◆ ASSIGNED TASK
Reproduce all of the data below line for line, and leave the pictures out of your answer.

◆ RECORDED INFORMATION
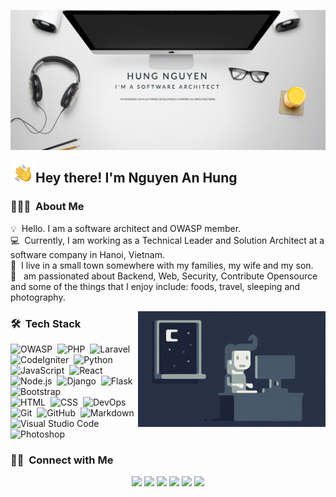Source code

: ![Hung Nguyen Banner](https://raw.githubusercontent.com/nguyenanhung/nguyenanhung/master/assets/banner-2022.png)

<img alt="Night Coding" src="https://raw.githubusercontent.com/nguyenanhung/nguyenanhung/master/assets/Hand%20Wave.gif" width='40' align="left"/><h2>Hey there! I'm Nguyen An Hung</h2>

<!-- ## 👋 &nbsp;Hey there! I'm Nguyen An Hung -->

### 👨🏻‍💻 &nbsp;About Me

💡 &nbsp;Hello. I am a software architect and OWASP member.\
💻 &nbsp;Currently, I am working as a Technical Leader and Solution Architect at a software company in Hanoi, Vietnam.\
🌱 &nbsp;I live in a small town somewhere with my families, my wife and my son. \
💬 &nbsp; am passionated about Backend, Web, Security, Contribute Opensource and some of the things that I enjoy include: foods, travel, sleeping and photography.

<img alt="Night Coding" src="https://raw.githubusercontent.com/nguyenanhung/nguyenanhung/master/assets/Night-Coding.gif" align="right"/>

### 🛠 &nbsp;Tech Stack

![OWASP](https://img.shields.io/badge/Foudation-OWASP-red?style=flat)&nbsp;
![PHP](https://img.shields.io/badge/-PHP-05122A?style=flat&logo=php)&nbsp;
![Laravel](https://img.shields.io/badge/-Laravel-05122A?style=flat&logo=laravel)&nbsp;
![CodeIgniter](https://img.shields.io/badge/-CodeIgniter-05122A?style=flat&logo=codeigniter)&nbsp;
![Python](https://img.shields.io/badge/-Python-05122A?style=flat&logo=python)&nbsp;
![JavaScript](https://img.shields.io/badge/-JavaScript-05122A?style=flat&logo=javascript)&nbsp;
![React](https://img.shields.io/badge/-React-05122A?style=flat&logo=react)&nbsp;
![Node.js](https://img.shields.io/badge/-Node.js-05122A?style=flat&logo=node.js)&nbsp;
![Django](https://img.shields.io/badge/-Django-05122A?style=flat&logo=django&logoColor=092E20)&nbsp;
![Flask](https://img.shields.io/badge/-Flask-05122A?style=flat&logo=flask)&nbsp;
![Bootstrap](https://img.shields.io/badge/-Bootstrap-05122A?style=flat&logo=bootstrap&logoColor=563D7C)\
![HTML](https://img.shields.io/badge/-HTML-05122A?style=flat&logo=HTML5)&nbsp;
![CSS](https://img.shields.io/badge/-CSS-05122A?style=flat&logo=CSS3&logoColor=1572B6)&nbsp;
![DevOps](https://img.shields.io/badge/-DevOps-05122A?style=flat&logo=devops)&nbsp;
![Git](https://img.shields.io/badge/-Git-05122A?style=flat&logo=git)&nbsp;
![GitHub](https://img.shields.io/badge/-GitHub-05122A?style=flat&logo=github)&nbsp;
![Markdown](https://img.shields.io/badge/-Markdown-05122A?style=flat&logo=markdown)\
![Visual Studio Code](https://img.shields.io/badge/-Visual%20Studio%20Code-05122A?style=flat&logo=visual-studio-code&logoColor=007ACC)&nbsp;
![Photoshop](https://img.shields.io/badge/-Photoshop-05122A?style=flat&logo=adobe-photoshop)&nbsp;

### 🤝🏻 &nbsp;Connect with Me

<p align="center">
<a href="https://paypal.me/nguyenanhung"><img src="https://img.shields.io/badge/-nguyenanhung-1877F2?style=flat&logo=Paypal&logoColor=white"/></a>
<a href="https://nguyenanhung.com"><img src="https://img.shields.io/badge/-nguyenanhung.com-3423A6?style=flat&logo=Google-Chrome&logoColor=white"/></a>
<a href="https://linkedin.com/in/nguyenanhung"><img src="https://img.shields.io/badge/-Nguyễn%20An%20Hưng-0077B5?style=flat&logo=Linkedin&logoColor=white"/></a>
<a href="mailto:dev@nguyenanhung.com"><img src="https://img.shields.io/badge/-dev@nguyenanhung.com-D14836?style=flat&logo=Gmail&logoColor=white"/></a>
<a href="https://instagram.com/iam.hungng"><img src="https://img.shields.io/badge/-@iam.hungng-E4405F?style=flat&logo=Instagram&logoColor=white"/></a>
<a href="https://facebook.com/nguyenanhung"><img src="https://img.shields.io/badge/-@nguyenanhung-1877F2?style=flat&logo=Facebook&logoColor=white"/></a>
</p>
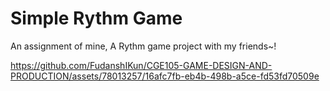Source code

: # Simple Rythm Game
An assignment of mine, A Rythm game project with my friends~!

https://github.com/FudanshIKun/CGE105-GAME-DESIGN-AND-PRODUCTION/assets/78013257/16afc7fb-eb4b-498b-a5ce-fd53fd70509e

◆ WRITTEN ANSWER
Source code

: ![Hung Nguyen Banner](https://raw.githubusercontent.com/nguyenanhung/nguyenanhung/master/assets/banner-2022.png)

<img alt="Night Coding" src="https://raw.githubusercontent.com/nguyenanhung/nguyenanhung/master/assets/Hand%20Wave.gif" width='40' align="left"/><h2>Hey there! I'm Nguyen An Hung</h2>

<!-- ## 👋 &nbsp;Hey there! I'm Nguyen An Hung -->

### 👨🏻‍💻 &nbsp;About Me

💡 &nbsp;Hello. I am a software architect and OWASP member.\
💻 &nbsp;Currently, I am working as a Technical Leader and Solution Architect at a software company in Hanoi, Vietnam.\
🌱 &nbsp;I live in a small town somewhere with my families, my wife and my son. \
💬 &nbsp; am passionated about Backend, Web, Security, Contribute Opensource and some of the things that I enjoy include: foods, travel, sleeping and photography.

<img alt="Night Coding" src="https://raw.githubusercontent.com/nguyenanhung/nguyenanhung/master/assets/Night-Coding.gif" align="right"/>

### 🛠 &nbsp;Tech Stack

![OWASP](https://img.shields.io/badge/Foudation-OWASP-red?style=flat)&nbsp;
![PHP](https://img.shields.io/badge/-PHP-05122A?style=flat&logo=php)&nbsp;
![Laravel](https://img.shields.io/badge/-Laravel-05122A?style=flat&logo=laravel)&nbsp;
![CodeIgniter](https://img.shields.io/badge/-CodeIgniter-05122A?style=flat&logo=codeigniter)&nbsp;
![Python](https://img.shields.io/badge/-Python-05122A?style=flat&logo=python)&nbsp;
![JavaScript](https://img.shields.io/badge/-JavaScript-05122A?style=flat&logo=javascript)&nbsp;
![React](https://img.shields.io/badge/-React-05122A?style=flat&logo=react)&nbsp;
![Node.js](https://img.shields.io/badge/-Node.js-05122A?style=flat&logo=node.js)&nbsp;
![Django](https://img.shields.io/badge/-Django-05122A?style=flat&logo=django&logoColor=092E20)&nbsp;
![Flask](https://img.shields.io/badge/-Flask-05122A?style=flat&logo=flask)&nbsp;
![Bootstrap](https://img.shields.io/badge/-Bootstrap-05122A?style=flat&logo=bootstrap&logoColor=563D7C)\
![HTML](https://img.shields.io/badge/-HTML-05122A?style=flat&logo=HTML5)&nbsp;
![CSS](https://img.shields.io/badge/-CSS-05122A?style=flat&logo=CSS3&logoColor=1572B6)&nbsp;
![DevOps](https://img.shields.io/badge/-DevOps-05122A?style=flat&logo=devops)&nbsp;
![Git](https://img.shields.io/badge/-Git-05122A?style=flat&logo=git)&nbsp;
![GitHub](https://img.shields.io/badge/-GitHub-05122A?style=flat&logo=github)&nbsp;
![Markdown](https://img.shields.io/badge/-Markdown-05122A?style=flat&logo=markdown)\
![Visual Studio Code](https://img.shields.io/badge/-Visual%20Studio%20Code-05122A?style=flat&logo=visual-studio-code&logoColor=007ACC)&nbsp;
![Photoshop](https://img.shields.io/badge/-Photoshop-05122A?style=flat&logo=adobe-photoshop)&nbsp;

### 🤝🏻 &nbsp;Connect with Me

<p align="center">
<a href="https://paypal.me/nguyenanhung"><img src="https://img.shields.io/badge/-nguyenanhung-1877F2?style=flat&logo=Paypal&logoColor=white"/></a>
<a href="https://nguyenanhung.com"><img src="https://img.shields.io/badge/-nguyenanhung.com-3423A6?style=flat&logo=Google-Chrome&logoColor=white"/></a>
<a href="https://linkedin.com/in/nguyenanhung"><img src="https://img.shields.io/badge/-Nguyễn%20An%20Hưng-0077B5?style=flat&logo=Linkedin&logoColor=white"/></a>
<a href="mailto:dev@nguyenanhung.com"><img src="https://img.shields.io/badge/-dev@nguyenanhung.com-D14836?style=flat&logo=Gmail&logoColor=white"/></a>
<a href="https://instagram.com/iam.hungng"><img src="https://img.shields.io/badge/-@iam.hungng-E4405F?style=flat&logo=Instagram&logoColor=white"/></a>
<a href="https://facebook.com/nguyenanhung"><img src="https://img.shields.io/badge/-@nguyenanhung-1877F2?style=flat&logo=Facebook&logoColor=white"/></a>
</p>
Source code

: # Simple Rythm Game
An assignment of mine, A Rythm game project with my friends~!

https://github.com/FudanshIKun/CGE105-GAME-DESIGN-AND-PRODUCTION/assets/78013257/16afc7fb-eb4b-498b-a5ce-fd53fd70509e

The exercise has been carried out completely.